Tarefa a cumprir: Na reportagem sobre o concerto de Allen Halloween no Theatro Circo, volta a escrever tudo desde "A sala principal" até "características do género.", alterando "encarnadas" para "vermelhas".

Texto apresentado:
Reportagem


Allen Halloween

Theatro Circo

22/01/2016


© Badio Magazine

Quando o Theatro Circo anunciou o concerto de Allen Halloween, a notícia foi recebida com alguma incredibilidade. Afinal, falamos da sala centenária com pinta suficiente para receber as maiores produções teatrais. A talha de ouro e o elaborado candelabro não condizem muito bem com a cena hip hop nacional, dirá a maior parte das pessoas que já passou pelo espaço – já não bastava a música psicologicamente densa do Festival Semibreve, que marca a sua presença anualmente. Porém, foi esta improbabilidade que mais me atraiu à apresentação do músico em Braga. O Theatro Circo soube arriscar e bem, oferecendo à região uma noite que foge do arquétipo mainstream que tantas vezes ocupa a agenda.

A sala principal estava cheia, muito cheia, com poucas cadeiras encarnadas disponíveis. A tribo de Allen Halloween juntou-se para celebrar “Híbrido”, álbum lançado no mais recente Verão e que veio a demonstrar-se uma das melhores edições de 2015, um registo em que o rapper se apresenta um homem mudado, amadurecido, e em que explora os seus limites e as características do género.

DJ Nel’Assassin aqueceu o público, preparando-o para o arraso que seria aquela hora muito bem passada. Halloween entrou numa chuva de aplausos e começou por nos recordar que não é novato, que anda nisto há pelo menos uma década. Em 2006 estreava-se com “Mary Bu” e assim começou a noite, para logo de seguida percorrer os grandes temas de “Híbrido”. Ouvimos o intimista “Bandido Velho” e o intimidante “Mr Bullying” (ou “Lola” como lhe chamo com carinho), e confrontou-nos com o retrato social de um país que queremos ignorar em “Marmita Boy”.

Informação fornecida:
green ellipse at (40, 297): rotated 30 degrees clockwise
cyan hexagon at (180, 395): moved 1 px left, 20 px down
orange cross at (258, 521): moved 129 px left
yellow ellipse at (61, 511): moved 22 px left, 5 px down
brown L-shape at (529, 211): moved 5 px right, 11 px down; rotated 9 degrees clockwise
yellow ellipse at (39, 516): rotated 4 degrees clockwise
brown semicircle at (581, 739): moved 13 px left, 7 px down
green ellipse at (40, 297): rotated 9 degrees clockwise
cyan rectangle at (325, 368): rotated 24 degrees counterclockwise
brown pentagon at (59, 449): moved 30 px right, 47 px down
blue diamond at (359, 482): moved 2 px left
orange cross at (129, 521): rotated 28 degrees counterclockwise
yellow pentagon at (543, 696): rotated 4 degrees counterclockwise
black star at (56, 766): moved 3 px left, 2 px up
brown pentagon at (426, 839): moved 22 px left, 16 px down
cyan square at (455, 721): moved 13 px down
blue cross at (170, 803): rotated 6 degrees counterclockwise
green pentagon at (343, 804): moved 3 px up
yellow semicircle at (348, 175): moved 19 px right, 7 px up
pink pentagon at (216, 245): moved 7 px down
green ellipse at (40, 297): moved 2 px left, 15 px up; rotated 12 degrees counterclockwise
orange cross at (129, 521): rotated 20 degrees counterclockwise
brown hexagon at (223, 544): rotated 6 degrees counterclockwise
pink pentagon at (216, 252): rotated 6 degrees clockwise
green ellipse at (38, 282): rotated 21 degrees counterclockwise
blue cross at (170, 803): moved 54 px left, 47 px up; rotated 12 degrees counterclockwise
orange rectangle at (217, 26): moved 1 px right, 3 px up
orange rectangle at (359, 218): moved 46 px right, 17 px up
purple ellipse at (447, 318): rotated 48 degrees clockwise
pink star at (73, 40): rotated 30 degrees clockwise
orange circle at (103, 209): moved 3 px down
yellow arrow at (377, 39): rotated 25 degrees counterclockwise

Resultado do exercício:
A sala principal estava cheia, muito cheia, com poucas cadeiras vermelhas disponíveis. A tribo de Allen Halloween juntou-se para celebrar “Híbrido”, álbum lançado no mais recente Verão e que veio a demonstrar-se uma das melhores edições de 2015, um registo em que o rapper se apresenta um homem mudado, amadurecido, e em que explora os seus limites e as características do género.